On Thursday Dani apologized again, and Vanessa loaned me some of her Bumble and bumble shampoo ("You can't use Paul Mitchell on gorgeous hair like yours—people get that stuff at the drugstore now"), and I was dumb enough to think that maybe things were looking up. Because really, the shampoo was superb. My hair is blond and I wear it long, but before you go hating me for it, it's fine and thick, and the fog we have here in San Francisco makes it go all frizzy. And it's foggy a lot. So this shampoo made it just coo with pleasure.

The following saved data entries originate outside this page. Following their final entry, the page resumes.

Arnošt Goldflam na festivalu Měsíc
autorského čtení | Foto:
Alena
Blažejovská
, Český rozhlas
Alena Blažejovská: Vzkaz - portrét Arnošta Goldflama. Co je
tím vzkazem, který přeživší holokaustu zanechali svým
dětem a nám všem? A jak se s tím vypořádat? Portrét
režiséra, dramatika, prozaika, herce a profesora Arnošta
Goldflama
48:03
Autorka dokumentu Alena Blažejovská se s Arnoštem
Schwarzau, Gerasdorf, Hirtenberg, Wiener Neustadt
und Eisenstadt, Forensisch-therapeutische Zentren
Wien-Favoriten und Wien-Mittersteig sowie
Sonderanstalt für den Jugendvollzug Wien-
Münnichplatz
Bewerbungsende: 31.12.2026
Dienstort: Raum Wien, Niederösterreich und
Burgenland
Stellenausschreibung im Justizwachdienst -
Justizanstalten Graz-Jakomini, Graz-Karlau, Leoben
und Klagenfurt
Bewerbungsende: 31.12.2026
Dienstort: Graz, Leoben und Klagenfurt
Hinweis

You're probably asking yourself why I bothered trying to be friends with these girls. The harrowing truth was, I was used to being in the A-list group. It never occurred to me that I wouldn't fit in with the popular girls at Spencer, once I figured out who they were.

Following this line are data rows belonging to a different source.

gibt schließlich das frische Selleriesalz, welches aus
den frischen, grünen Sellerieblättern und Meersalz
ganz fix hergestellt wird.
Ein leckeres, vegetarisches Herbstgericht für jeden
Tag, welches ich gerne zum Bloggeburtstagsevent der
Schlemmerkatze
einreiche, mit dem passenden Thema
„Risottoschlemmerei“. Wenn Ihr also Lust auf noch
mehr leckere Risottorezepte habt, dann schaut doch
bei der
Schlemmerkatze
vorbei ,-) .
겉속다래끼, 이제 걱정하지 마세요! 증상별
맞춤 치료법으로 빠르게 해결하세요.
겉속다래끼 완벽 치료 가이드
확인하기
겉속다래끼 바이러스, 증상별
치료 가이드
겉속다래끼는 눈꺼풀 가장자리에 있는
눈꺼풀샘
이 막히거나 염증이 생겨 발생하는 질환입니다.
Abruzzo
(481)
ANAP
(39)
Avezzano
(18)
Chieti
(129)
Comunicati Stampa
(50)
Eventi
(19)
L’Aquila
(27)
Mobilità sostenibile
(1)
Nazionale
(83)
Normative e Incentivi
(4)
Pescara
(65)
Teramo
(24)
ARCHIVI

Lucky me—Vanessa made that so easy. And I was so lonely and out of my depth that even she was looking good. Her dad had once backed one of my dad's films, so there was that minimal connection.
Too bad it wasn't enough.
jolie.mansfield L, don't let them bug you. Some people are
threatened by anything new. It's a compliment
LMansfield You always find the bright side. Gahh. Love you,
but not helping.
jolie.mansfield What can I do?
LMansfield I'd give absolutely anything to be back in S.B.
LMansfield I want to hang with the kids from my youth group.
Not worry about anything but the SPF of my sun
jolie.mansfield It'll get better. Promise. Heard from Mom?
LMansfield No. She's doing some fundraiser with Angelina.
She's pretty busy.
jolie.mansfield If you say so. Love you.